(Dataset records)

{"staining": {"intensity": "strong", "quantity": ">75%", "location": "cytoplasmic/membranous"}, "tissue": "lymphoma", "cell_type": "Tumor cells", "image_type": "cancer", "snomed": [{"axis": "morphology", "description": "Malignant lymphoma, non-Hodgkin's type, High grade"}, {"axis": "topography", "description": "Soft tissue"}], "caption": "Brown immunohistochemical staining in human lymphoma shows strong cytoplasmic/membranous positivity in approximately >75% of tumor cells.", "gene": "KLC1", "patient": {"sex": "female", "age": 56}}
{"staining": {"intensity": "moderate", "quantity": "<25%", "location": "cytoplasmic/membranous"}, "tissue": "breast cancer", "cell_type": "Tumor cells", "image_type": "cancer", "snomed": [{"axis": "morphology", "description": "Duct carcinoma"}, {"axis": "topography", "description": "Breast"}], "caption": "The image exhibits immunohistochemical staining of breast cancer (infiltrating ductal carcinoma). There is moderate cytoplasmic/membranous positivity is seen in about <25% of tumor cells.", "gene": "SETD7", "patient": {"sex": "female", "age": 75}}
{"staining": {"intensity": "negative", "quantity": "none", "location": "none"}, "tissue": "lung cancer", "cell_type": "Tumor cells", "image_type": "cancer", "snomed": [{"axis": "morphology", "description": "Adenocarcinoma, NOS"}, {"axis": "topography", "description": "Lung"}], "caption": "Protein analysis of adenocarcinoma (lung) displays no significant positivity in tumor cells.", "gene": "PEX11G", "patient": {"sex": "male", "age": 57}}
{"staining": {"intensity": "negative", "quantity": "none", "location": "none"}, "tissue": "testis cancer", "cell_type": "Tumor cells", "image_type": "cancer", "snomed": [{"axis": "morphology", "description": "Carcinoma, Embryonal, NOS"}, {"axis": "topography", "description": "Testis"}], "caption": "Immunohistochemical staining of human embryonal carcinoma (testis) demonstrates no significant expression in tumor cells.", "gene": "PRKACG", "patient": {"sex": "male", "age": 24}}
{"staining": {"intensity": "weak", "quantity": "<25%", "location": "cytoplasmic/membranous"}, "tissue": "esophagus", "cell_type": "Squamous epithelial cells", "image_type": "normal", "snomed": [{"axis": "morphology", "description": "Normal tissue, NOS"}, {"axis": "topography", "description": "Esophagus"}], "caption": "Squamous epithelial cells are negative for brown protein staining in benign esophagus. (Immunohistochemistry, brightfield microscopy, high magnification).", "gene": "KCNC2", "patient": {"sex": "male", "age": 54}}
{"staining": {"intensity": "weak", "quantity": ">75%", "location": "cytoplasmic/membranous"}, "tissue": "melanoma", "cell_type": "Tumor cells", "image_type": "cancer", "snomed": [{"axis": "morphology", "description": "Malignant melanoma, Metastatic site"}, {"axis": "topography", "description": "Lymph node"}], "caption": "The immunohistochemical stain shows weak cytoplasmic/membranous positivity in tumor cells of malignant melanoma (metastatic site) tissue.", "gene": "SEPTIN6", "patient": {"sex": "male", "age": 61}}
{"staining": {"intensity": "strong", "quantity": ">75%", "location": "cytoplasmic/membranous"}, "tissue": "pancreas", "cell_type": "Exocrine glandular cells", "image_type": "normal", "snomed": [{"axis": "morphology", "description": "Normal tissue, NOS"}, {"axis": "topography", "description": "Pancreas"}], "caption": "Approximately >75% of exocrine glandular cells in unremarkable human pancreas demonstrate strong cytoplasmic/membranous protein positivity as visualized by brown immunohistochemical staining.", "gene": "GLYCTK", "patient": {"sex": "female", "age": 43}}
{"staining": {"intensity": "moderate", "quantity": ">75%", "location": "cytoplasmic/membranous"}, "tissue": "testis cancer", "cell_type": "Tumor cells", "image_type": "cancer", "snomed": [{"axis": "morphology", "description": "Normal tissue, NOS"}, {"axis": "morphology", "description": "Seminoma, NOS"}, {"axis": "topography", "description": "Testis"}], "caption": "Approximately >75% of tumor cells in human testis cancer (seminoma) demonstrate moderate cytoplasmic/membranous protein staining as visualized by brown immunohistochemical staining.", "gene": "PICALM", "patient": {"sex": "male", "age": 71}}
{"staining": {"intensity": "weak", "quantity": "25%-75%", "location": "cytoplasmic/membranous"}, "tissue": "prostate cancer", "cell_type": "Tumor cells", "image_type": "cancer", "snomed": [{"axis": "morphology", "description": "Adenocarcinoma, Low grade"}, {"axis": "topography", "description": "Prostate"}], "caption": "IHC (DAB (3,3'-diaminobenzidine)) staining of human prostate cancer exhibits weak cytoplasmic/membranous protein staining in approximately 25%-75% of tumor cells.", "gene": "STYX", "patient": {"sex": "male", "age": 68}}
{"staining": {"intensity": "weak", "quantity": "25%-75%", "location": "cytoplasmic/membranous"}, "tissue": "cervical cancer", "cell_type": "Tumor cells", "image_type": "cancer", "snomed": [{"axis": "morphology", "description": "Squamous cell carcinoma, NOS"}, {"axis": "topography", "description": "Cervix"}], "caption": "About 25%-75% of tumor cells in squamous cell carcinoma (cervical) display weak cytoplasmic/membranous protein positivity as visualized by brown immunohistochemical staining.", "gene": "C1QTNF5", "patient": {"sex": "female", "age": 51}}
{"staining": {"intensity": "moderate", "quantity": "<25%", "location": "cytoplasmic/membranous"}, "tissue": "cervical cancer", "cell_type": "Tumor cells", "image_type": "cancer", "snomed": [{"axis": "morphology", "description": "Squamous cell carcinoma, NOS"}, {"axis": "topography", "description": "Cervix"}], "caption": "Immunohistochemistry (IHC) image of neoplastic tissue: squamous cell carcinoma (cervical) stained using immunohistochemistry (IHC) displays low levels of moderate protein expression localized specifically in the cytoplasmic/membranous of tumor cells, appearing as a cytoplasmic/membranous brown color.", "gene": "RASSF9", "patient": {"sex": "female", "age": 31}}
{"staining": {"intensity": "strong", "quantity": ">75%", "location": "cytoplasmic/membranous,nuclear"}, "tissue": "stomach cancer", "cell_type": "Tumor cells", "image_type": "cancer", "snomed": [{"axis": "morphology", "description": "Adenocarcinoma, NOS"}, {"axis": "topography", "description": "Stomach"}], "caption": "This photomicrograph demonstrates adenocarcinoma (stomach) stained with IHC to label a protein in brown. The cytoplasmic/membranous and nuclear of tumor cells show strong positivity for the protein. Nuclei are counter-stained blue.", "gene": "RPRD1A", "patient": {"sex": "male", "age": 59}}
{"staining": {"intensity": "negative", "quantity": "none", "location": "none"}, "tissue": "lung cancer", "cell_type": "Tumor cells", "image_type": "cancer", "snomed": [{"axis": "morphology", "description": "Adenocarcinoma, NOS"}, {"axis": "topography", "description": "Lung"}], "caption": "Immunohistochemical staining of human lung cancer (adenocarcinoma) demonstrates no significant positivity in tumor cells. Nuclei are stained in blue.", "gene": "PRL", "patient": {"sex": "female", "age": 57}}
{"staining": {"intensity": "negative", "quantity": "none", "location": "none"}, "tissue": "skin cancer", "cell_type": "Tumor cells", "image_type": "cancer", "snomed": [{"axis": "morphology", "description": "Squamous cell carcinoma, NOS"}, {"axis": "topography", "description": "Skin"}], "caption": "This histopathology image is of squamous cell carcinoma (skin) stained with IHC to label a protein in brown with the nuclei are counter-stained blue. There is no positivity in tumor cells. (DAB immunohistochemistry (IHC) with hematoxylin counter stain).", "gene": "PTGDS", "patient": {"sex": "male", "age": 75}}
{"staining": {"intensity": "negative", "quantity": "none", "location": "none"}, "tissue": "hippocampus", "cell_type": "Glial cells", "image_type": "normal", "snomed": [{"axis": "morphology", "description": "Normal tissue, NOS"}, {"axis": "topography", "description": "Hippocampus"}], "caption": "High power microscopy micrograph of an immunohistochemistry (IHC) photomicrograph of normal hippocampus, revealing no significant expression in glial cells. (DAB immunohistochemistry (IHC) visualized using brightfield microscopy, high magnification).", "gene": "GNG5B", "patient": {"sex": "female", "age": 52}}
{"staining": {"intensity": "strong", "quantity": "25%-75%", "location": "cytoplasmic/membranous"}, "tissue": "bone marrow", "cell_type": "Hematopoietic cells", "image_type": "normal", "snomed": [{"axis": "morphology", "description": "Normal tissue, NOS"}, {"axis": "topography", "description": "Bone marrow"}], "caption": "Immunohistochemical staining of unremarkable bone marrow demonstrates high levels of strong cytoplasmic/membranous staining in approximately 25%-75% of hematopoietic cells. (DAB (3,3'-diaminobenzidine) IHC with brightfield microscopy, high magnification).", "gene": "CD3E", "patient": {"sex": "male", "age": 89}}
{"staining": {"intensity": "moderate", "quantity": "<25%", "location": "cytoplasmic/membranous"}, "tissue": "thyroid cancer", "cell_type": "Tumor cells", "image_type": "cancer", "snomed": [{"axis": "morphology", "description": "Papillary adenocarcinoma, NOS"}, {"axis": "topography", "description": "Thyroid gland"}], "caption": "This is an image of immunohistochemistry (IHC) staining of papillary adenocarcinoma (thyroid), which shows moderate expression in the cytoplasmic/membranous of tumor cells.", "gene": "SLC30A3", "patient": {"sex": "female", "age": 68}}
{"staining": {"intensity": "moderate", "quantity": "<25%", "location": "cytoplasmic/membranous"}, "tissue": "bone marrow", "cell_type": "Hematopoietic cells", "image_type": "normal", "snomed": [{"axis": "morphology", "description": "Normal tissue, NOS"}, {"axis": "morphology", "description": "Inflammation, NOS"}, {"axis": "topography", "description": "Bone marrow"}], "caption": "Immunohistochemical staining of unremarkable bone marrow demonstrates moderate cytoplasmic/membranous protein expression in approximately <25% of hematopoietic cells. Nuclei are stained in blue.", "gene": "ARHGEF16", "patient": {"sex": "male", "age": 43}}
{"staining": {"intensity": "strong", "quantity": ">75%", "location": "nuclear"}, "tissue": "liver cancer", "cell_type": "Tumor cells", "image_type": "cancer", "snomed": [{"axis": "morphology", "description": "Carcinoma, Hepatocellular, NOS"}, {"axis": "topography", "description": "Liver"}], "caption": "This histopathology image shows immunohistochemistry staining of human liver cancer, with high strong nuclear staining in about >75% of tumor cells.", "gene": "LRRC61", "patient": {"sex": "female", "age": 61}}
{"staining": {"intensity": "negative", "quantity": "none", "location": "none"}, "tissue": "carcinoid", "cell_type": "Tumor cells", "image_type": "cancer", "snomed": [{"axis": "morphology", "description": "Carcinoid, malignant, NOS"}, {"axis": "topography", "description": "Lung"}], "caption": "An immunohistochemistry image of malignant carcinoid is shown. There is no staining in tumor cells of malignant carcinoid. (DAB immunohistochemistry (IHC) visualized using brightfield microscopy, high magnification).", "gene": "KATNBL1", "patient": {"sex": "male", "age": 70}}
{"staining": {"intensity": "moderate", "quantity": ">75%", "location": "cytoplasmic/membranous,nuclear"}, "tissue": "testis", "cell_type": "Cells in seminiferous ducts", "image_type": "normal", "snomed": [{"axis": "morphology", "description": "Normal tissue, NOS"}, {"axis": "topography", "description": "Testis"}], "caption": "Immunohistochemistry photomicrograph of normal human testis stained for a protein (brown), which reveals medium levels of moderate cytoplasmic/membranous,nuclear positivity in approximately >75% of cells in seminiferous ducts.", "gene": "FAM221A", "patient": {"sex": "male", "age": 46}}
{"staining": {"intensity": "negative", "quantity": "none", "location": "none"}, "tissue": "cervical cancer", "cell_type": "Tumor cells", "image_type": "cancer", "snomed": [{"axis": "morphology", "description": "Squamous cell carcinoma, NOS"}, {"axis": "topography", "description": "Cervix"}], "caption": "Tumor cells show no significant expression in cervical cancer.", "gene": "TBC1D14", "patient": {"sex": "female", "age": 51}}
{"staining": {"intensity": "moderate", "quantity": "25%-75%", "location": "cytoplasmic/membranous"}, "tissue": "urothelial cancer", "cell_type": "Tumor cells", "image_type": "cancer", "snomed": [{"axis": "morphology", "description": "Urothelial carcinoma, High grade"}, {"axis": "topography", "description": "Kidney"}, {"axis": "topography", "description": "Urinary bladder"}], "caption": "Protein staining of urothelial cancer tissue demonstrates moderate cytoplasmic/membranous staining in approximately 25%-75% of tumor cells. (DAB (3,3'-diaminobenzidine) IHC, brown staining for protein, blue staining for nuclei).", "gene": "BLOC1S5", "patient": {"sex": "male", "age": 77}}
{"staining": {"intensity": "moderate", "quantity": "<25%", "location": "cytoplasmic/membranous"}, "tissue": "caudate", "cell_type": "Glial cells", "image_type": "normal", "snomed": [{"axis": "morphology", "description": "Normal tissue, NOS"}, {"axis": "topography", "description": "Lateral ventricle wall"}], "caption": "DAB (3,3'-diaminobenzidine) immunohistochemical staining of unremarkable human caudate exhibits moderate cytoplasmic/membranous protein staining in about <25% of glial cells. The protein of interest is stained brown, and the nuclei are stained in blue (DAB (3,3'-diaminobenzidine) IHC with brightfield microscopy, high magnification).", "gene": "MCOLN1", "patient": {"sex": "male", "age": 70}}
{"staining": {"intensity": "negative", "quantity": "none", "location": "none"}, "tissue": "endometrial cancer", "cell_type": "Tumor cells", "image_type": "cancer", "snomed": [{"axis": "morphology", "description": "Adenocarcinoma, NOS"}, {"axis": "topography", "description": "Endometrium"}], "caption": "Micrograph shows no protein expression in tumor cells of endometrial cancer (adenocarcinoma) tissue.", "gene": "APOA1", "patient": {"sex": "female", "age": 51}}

- [Task details]:
Within the data above, the span starting at the line containing "of normal human" and ending at the line containing "cells show no" is to be retyped exactly, with no other lines.

- [Answer for the task]:
{"staining": {"intensity": "moderate", "quantity": ">75%", "location": "cytoplasmic/membranous,nuclear"}, "tissue": "testis", "cell_type": "Cells in seminiferous ducts", "image_type": "normal", "snomed": [{"axis": "morphology", "description": "Normal tissue, NOS"}, {"axis": "topography", "description": "Testis"}], "caption": "Immunohistochemistry photomicrograph of normal human testis stained for a protein (brown), which reveals medium levels of moderate cytoplasmic/membranous,nuclear positivity in approximately >75% of cells in seminiferous ducts.", "gene": "FAM221A", "patient": {"sex": "male", "age": 46}}
{"staining": {"intensity": "negative", "quantity": "none", "location": "none"}, "tissue": "cervical cancer", "cell_type": "Tumor cells", "image_type": "cancer", "snomed": [{"axis": "morphology", "description": "Squamous cell carcinoma, NOS"}, {"axis": "topography", "description": "Cervix"}], "caption": "Tumor cells show no significant expression in cervical cancer.", "gene": "TBC1D14", "patient": {"sex": "female", "age": 51}}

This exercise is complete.